All Sorts, a bumbling, lo-fi take on Office Space (Mike Judge, 1999), turns up this fantastic sensibility to a truly absurd degree. In Diego’s (Eli Vargas) job interview for the mysterious company Data-Mart, his erratic boss-to-be Vasquez (Luis Deveze) touts the power of typists — saying that no amount of monkeys could ever compose anything approaching a sonnet. Despite only being able to type over 50 words per minute, Diego is hired. The staffing shortage is real.
He is instantly launched into a world that is all too familiar to the average white collar worker: endless lines of cubicles, water coolers, bored workers and banal chitchat. One likes to tout the familiarity as a cover for its drudgery; falling into a routine rather than take a step back and analyse the meaninglessness of the work. Inside this Kafkaesque reality — where poor Diego has to trade several chocolate bars for a working computer — comes a modicum of hope in the form of co-worker June (Greena Park).
She’s an unremarkable person with a remarkable talent, able to file documents at a relentless, breathtaking pace. Given the rise of digitisation and online file-sharing within most offices, this is a skill with an ever-fading relevance – positing All Sorts more as a throwback to the office of the ’90s than today. Diego quickly recognises this skill and takes over as her manager, entering her into various underground filing competitions. Quickly, he falls in love with her, even as she is torn between him and her fiancé.

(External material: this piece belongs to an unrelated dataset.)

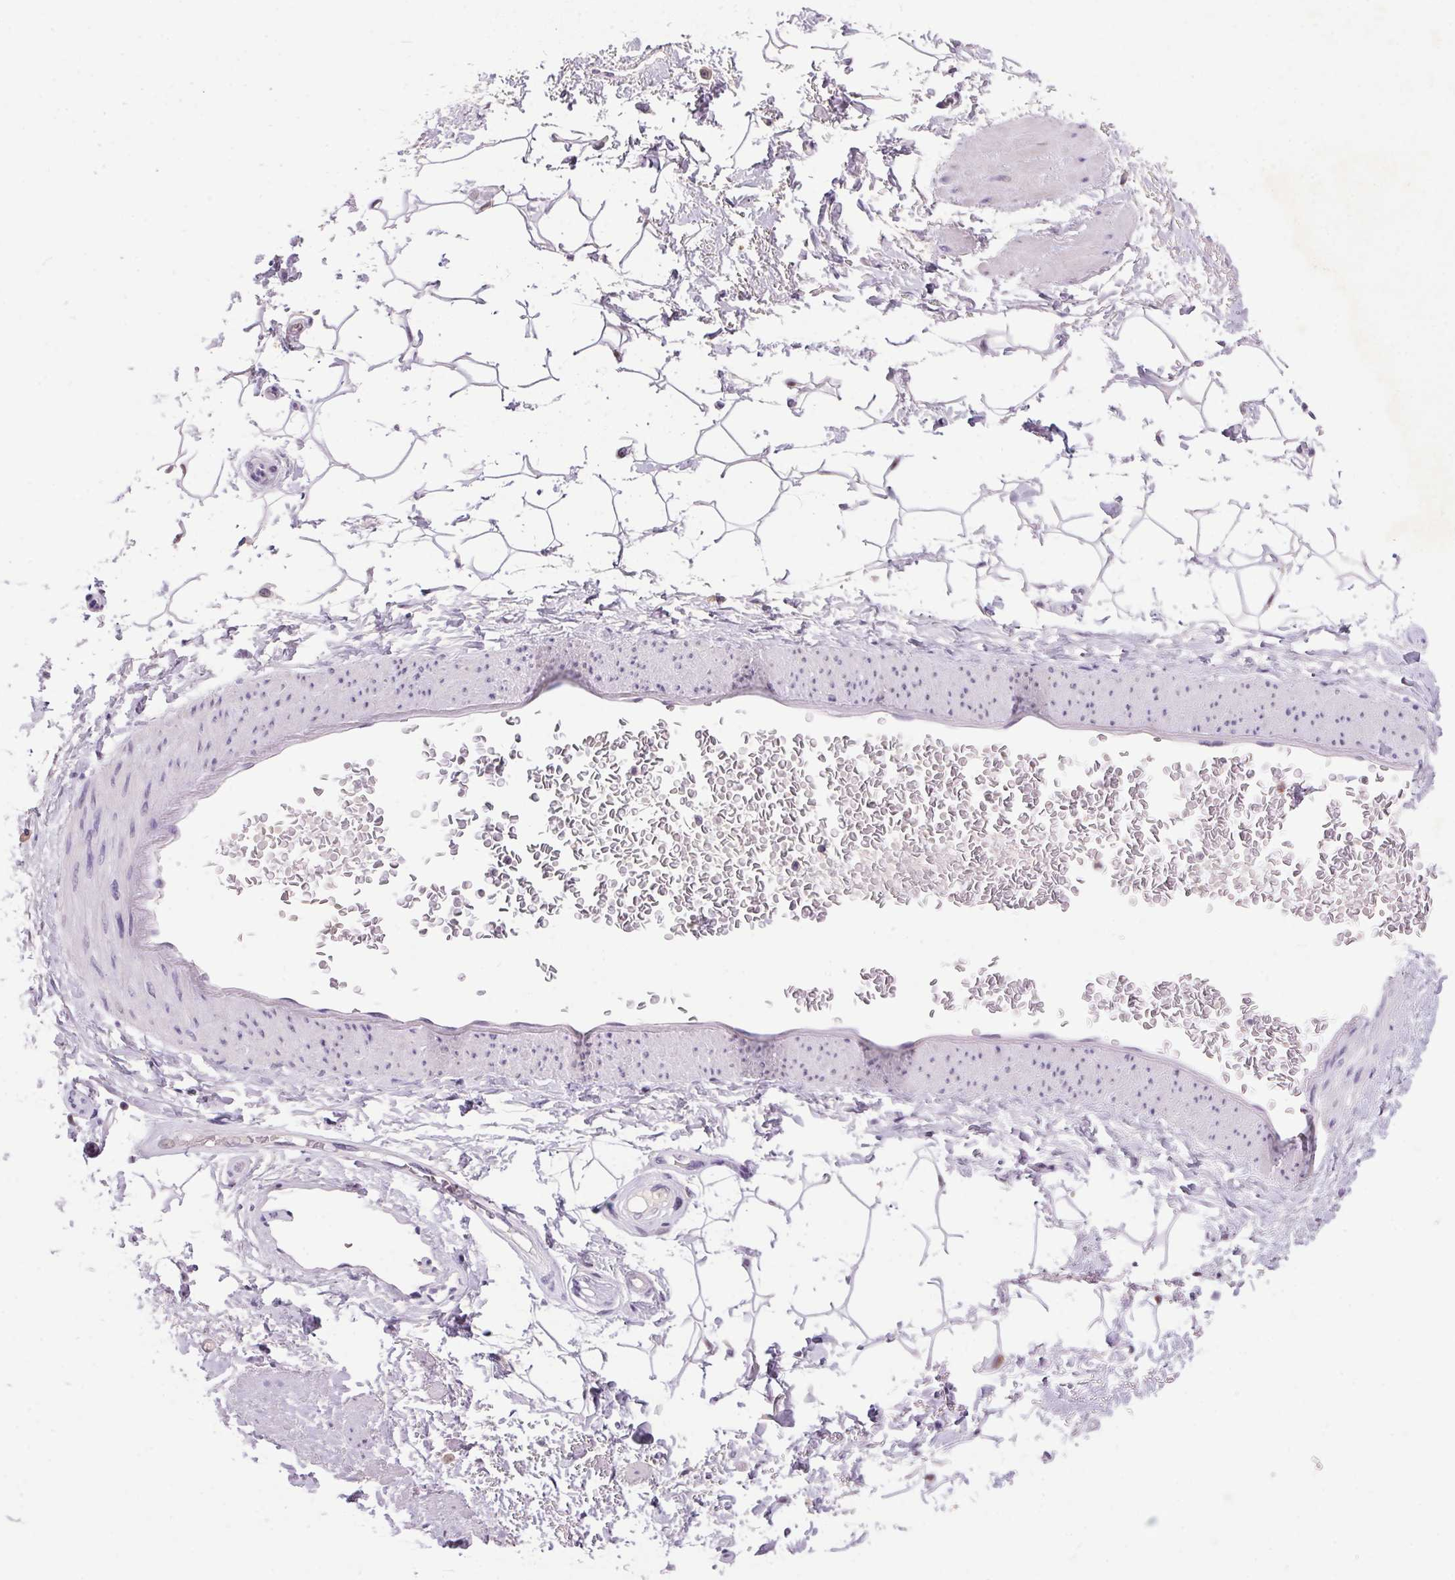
{"staining": {"intensity": "negative", "quantity": "none", "location": "none"}, "tissue": "adipose tissue", "cell_type": "Adipocytes", "image_type": "normal", "snomed": [{"axis": "morphology", "description": "Normal tissue, NOS"}, {"axis": "topography", "description": "Anal"}, {"axis": "topography", "description": "Peripheral nerve tissue"}], "caption": "The micrograph shows no staining of adipocytes in unremarkable adipose tissue. The staining is performed using DAB (3,3'-diaminobenzidine) brown chromogen with nuclei counter-stained in using hematoxylin.", "gene": "TRDN", "patient": {"sex": "male", "age": 51}}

The skill of All Sorts is how it manages to wring genuine emotional connection out of this central relationship, even while surrounding it with so many oddball characters and absurd situations. I think it’s because even while it’s a comedy, it still takes the skill involved in filing seriously, understanding that the audience will only be invested if the film is too. Additionally, June and Diego may or may not end up together in the end, but the way they understand each other’s desires shows an emotional maturity usually foregone in such comedies.
While mostly a success, skilfully aping the tone and structure of mid-00s films such as Dodgeball (Rawson Marshall Thurber, 2004) and Blades of Glory (Josh Gordon and Will Speck, 2007), the film is somewhat blunted by the incessant musical score, a three-four piano melody that feels like Sims is loading somewhere in the background. The music isn’t necessarily bad, but its continuous deployment often drowns the film in unnecessary whimsy, overwhelming a surprisingly strong screenplay and touching emotional core. While scoring a film about the drudgery of everyday office life — and the way that love and fantasy can transcend such banality — the music sharpens the point a little too finely.
The timing of the film is apt, coming at a time when people are debating whether or not we need to actually be in an office to do our work; showing both the camaraderie and the confusion of sitting in the same space as strangers all day long. But I suspect for many remote workers, the film provides a jolt of nostalgia as well as a reason never to return.
All Sorts premieres at the Raindance Film Festival, which takes place between October 27th and November 6th.